Collected data:
==========

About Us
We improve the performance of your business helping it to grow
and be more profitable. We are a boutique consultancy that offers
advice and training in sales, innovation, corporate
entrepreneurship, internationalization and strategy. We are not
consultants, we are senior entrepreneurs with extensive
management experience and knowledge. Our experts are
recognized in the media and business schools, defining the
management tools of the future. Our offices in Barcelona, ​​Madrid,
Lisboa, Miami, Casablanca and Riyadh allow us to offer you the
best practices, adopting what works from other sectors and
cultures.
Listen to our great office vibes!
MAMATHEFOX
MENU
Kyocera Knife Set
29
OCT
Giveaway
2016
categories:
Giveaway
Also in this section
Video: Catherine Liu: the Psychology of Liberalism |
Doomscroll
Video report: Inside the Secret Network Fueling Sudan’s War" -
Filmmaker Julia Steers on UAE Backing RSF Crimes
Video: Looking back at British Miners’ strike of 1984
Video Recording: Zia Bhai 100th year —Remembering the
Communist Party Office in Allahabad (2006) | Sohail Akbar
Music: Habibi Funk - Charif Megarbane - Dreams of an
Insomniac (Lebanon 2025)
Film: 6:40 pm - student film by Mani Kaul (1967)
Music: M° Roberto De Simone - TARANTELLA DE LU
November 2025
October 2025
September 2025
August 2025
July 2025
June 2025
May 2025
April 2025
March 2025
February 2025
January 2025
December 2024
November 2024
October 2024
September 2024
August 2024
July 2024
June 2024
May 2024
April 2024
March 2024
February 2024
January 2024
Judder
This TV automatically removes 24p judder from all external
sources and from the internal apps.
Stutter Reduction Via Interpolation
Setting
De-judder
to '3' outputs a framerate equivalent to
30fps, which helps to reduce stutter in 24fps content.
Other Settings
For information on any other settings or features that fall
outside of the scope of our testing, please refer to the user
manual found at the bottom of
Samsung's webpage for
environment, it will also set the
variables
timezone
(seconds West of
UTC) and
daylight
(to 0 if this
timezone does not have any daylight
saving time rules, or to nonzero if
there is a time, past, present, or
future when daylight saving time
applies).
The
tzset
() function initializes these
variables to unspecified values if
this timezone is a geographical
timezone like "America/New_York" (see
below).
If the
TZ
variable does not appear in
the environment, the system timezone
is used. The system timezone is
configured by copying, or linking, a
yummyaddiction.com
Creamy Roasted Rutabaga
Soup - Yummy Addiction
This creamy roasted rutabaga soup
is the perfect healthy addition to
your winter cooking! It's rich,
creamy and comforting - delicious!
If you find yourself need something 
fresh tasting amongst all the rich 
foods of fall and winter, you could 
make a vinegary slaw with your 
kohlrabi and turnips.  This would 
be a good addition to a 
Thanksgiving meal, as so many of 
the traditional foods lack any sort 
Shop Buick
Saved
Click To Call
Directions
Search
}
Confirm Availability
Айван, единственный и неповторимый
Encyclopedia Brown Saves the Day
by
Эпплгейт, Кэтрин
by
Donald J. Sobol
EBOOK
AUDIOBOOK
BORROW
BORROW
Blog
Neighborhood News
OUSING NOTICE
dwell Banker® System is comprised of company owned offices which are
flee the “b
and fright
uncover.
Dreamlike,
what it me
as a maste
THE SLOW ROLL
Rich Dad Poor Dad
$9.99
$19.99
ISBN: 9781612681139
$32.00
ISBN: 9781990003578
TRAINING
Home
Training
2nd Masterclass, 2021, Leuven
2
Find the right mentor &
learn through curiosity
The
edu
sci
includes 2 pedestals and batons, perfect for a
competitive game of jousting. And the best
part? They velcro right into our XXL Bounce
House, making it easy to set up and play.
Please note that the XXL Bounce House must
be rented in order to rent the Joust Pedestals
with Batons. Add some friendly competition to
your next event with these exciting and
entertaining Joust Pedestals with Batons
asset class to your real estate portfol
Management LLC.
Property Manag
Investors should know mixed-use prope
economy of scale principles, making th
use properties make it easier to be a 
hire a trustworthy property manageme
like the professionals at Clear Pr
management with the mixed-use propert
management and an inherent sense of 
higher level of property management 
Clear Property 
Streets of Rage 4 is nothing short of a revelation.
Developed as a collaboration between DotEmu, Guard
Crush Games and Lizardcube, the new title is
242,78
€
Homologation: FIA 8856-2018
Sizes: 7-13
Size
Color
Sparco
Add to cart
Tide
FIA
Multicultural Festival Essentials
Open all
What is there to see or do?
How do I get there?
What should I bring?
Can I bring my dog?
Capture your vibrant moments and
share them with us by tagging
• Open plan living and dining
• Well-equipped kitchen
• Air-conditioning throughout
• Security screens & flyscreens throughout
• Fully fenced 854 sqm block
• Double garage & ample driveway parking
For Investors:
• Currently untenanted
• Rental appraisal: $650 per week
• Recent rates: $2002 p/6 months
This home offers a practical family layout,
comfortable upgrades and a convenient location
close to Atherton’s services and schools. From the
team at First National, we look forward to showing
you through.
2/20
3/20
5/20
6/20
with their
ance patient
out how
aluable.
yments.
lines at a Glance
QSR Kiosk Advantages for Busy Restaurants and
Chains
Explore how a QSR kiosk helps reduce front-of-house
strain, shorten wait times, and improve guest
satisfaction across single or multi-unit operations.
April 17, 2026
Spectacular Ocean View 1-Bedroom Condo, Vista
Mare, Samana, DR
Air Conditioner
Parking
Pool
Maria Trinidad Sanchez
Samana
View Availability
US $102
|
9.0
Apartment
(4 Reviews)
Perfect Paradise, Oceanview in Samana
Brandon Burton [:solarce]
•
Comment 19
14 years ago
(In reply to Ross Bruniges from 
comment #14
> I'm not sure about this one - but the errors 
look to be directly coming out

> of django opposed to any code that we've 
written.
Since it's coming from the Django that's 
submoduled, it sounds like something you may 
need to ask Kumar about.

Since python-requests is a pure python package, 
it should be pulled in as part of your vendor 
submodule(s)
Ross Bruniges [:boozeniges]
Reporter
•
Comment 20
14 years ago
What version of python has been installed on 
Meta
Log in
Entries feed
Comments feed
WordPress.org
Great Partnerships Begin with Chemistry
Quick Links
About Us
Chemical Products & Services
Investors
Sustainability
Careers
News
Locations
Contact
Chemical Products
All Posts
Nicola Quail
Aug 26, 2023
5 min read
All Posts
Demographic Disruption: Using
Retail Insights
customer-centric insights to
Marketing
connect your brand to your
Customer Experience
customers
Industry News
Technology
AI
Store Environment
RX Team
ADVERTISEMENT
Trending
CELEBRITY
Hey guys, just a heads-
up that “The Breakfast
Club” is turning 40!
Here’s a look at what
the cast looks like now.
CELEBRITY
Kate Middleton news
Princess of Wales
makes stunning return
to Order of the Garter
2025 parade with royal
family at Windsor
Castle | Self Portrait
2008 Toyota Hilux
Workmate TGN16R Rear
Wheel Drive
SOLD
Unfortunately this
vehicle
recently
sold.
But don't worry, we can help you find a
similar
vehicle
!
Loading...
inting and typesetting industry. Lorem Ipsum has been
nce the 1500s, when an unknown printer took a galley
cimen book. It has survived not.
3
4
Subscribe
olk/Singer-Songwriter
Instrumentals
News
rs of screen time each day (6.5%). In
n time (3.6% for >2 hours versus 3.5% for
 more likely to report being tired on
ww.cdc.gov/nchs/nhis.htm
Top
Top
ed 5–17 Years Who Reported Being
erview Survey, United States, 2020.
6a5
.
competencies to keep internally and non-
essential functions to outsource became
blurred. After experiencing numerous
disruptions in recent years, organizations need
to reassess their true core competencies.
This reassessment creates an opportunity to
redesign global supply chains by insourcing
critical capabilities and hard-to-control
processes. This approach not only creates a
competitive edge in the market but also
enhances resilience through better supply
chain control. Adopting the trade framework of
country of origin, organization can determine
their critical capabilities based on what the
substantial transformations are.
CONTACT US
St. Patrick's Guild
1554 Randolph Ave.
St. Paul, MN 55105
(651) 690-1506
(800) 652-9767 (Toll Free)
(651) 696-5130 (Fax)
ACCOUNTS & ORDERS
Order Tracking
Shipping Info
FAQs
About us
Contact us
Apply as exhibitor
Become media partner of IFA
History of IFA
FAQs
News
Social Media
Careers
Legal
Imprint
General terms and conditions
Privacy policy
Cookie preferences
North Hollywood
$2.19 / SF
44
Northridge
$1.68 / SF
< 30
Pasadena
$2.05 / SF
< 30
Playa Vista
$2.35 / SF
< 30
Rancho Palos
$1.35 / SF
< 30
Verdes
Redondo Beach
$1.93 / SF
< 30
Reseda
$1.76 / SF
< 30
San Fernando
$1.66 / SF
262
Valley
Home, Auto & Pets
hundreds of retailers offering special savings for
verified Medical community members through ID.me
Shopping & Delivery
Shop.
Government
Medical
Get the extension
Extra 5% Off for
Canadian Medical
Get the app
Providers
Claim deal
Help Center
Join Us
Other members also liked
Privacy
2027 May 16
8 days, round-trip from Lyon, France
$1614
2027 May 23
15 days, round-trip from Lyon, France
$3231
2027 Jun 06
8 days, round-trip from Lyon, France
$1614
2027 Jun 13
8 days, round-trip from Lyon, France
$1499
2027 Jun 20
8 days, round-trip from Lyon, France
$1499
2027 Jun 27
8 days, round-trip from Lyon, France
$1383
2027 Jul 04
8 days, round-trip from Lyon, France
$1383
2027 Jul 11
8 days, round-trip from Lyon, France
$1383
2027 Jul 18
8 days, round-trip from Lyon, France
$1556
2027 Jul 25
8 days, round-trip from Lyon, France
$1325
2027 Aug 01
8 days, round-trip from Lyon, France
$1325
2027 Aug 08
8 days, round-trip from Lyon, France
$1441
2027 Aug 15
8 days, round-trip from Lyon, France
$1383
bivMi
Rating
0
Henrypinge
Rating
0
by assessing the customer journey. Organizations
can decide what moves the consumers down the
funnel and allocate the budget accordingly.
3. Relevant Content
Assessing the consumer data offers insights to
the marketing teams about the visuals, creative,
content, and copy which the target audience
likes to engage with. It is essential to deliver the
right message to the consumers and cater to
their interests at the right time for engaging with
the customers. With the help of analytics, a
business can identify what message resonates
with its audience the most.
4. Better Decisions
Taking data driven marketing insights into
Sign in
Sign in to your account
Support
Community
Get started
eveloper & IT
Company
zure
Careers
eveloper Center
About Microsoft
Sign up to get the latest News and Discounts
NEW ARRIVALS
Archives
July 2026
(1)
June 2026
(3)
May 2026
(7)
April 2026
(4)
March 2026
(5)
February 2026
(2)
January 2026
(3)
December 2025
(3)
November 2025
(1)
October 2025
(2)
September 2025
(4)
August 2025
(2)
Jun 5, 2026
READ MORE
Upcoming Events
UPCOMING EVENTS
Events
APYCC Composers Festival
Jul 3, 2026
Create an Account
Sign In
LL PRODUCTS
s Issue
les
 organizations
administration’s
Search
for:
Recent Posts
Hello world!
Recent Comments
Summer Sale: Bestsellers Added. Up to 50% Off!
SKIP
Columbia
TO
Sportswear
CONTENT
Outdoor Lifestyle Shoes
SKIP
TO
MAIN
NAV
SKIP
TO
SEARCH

==========

§ **Problem requirements**:
Can you reproduce word for word the part of the entries that opens with the line containing "Since python-requests is" and closes with the line containing "Great Partnerships Begin with Chemistry", including both of those lines?

§ **Output of the exercise**:
Since python-requests is a pure python package, 
it should be pulled in as part of your vendor 
submodule(s)
Ross Bruniges [:boozeniges]
Reporter
•
Comment 20
14 years ago
What version of python has been installed on 
Meta
Log in
Entries feed
Comments feed
WordPress.org
Great Partnerships Begin with Chemistry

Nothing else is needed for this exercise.